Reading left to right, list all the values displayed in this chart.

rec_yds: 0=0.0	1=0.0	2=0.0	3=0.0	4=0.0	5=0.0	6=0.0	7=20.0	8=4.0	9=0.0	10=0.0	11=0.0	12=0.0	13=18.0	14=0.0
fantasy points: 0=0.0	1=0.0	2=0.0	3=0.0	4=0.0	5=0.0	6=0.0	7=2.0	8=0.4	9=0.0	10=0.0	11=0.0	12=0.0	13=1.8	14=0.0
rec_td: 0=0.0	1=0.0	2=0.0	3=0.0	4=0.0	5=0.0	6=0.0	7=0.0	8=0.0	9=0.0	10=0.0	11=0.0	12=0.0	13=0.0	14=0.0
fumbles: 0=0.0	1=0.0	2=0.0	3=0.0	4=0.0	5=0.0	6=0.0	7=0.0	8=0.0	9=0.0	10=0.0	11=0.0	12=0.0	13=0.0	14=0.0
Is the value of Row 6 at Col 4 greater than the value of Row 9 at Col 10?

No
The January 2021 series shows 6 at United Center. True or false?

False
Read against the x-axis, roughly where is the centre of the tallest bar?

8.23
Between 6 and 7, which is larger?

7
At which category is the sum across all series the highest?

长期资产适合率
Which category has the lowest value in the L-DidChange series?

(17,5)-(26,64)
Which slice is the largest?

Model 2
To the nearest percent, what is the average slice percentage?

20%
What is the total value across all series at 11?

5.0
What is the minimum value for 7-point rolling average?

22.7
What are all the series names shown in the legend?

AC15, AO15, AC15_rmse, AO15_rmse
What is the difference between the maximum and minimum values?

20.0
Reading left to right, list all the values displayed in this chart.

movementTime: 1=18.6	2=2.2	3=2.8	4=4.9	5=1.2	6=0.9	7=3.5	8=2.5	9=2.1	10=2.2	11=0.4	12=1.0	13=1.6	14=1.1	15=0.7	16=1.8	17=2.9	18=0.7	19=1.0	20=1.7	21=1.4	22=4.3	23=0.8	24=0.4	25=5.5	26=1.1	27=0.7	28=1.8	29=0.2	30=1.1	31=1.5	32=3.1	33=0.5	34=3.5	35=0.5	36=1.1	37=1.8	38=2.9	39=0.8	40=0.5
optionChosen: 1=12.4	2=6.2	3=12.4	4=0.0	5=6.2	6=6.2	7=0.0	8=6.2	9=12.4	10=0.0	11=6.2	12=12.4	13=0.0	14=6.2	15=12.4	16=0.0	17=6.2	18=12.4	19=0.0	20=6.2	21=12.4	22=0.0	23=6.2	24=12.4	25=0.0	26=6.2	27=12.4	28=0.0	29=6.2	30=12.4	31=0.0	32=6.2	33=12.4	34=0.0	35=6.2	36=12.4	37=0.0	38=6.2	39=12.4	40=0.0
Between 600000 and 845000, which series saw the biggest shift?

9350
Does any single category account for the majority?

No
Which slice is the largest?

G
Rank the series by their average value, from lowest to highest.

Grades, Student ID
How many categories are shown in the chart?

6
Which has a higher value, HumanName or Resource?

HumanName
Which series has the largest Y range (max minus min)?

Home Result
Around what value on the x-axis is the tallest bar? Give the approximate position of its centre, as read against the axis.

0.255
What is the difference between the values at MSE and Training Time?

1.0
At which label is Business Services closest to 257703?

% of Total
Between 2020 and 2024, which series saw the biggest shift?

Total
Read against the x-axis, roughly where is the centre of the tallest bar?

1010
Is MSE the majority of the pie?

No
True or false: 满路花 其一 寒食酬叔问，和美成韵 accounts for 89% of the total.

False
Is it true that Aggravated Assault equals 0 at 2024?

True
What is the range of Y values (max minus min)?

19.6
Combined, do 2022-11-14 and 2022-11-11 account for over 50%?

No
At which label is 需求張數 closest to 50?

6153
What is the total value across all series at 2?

▶ [WHAT THE TASK REQUIRES]: Identify every line of the material that contains the string "values", treating uppercase and lowercase letters as different, and copy each of those lines.

▶ [SOLUTION TO THE EXERCISE]:
Reading left to right, list all the values displayed in this chart.
What is the difference between the maximum and minimum values?
Reading left to right, list all the values displayed in this chart.
What is the difference between the values at MSE and Training Time?
What is the range of Y values (max minus min)?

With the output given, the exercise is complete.